Task details: Scan the records for the word "letter". Copy each line that includes it.
====== Recorded data
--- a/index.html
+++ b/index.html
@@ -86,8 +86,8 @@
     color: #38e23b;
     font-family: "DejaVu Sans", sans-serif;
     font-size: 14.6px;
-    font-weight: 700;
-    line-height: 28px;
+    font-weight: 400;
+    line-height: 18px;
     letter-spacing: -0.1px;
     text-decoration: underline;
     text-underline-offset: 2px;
============
====== Recorded data
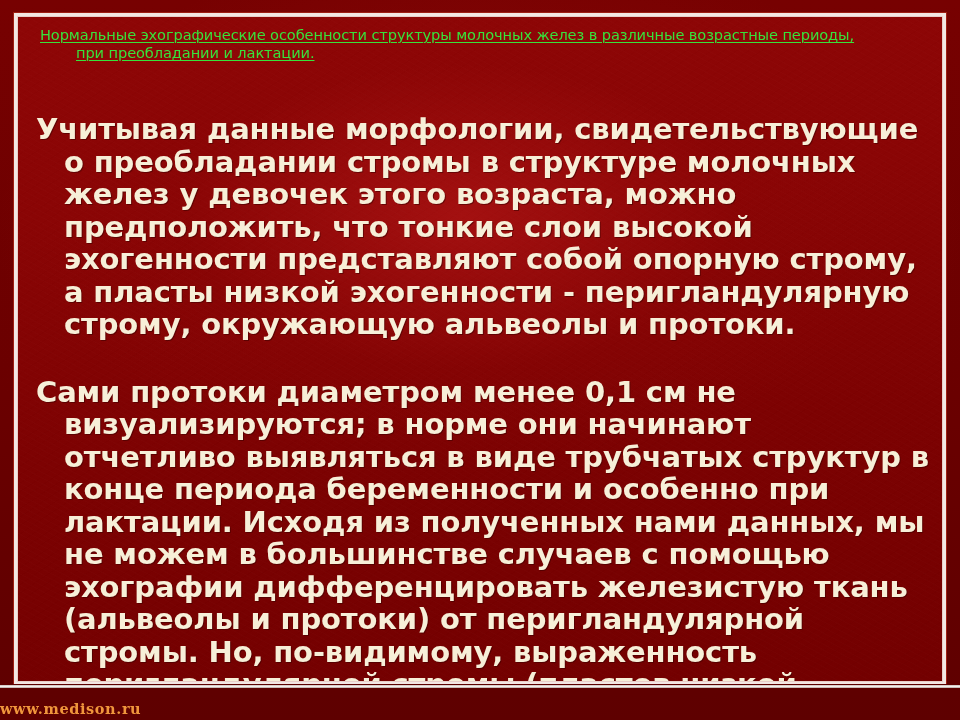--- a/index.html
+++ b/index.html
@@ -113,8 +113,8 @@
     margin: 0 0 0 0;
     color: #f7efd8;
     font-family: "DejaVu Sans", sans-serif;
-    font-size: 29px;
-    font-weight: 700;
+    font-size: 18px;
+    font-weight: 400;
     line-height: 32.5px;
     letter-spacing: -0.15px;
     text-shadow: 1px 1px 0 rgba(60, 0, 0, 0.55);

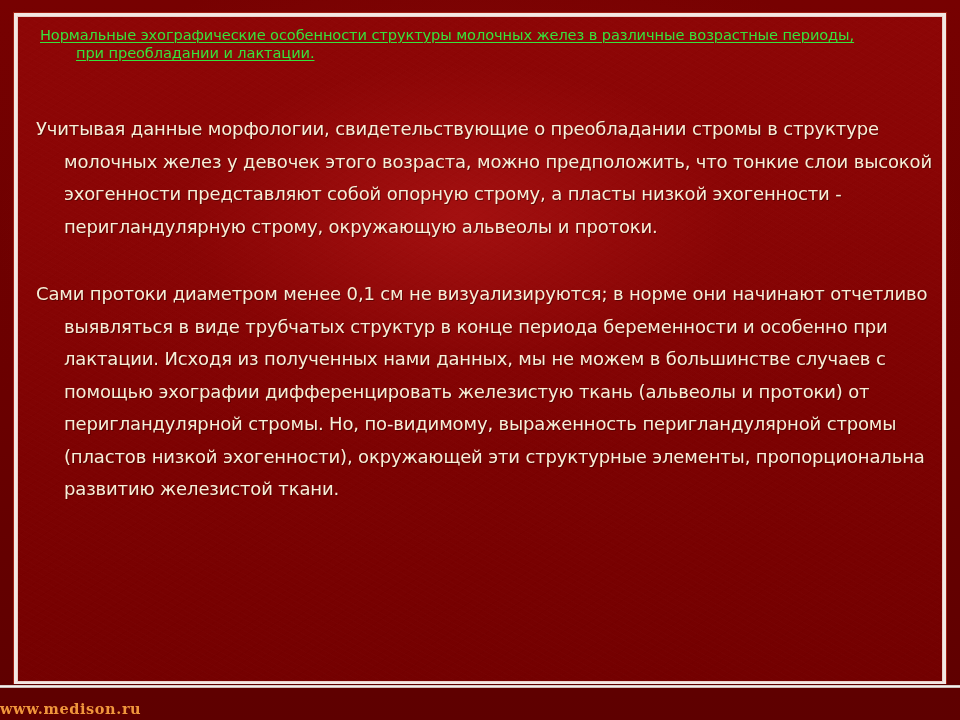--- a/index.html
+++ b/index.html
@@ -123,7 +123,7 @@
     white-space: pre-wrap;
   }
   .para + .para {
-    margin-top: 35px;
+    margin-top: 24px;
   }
============
Answer below:
     letter-spacing: -0.1px;
     letter-spacing: -0.15px;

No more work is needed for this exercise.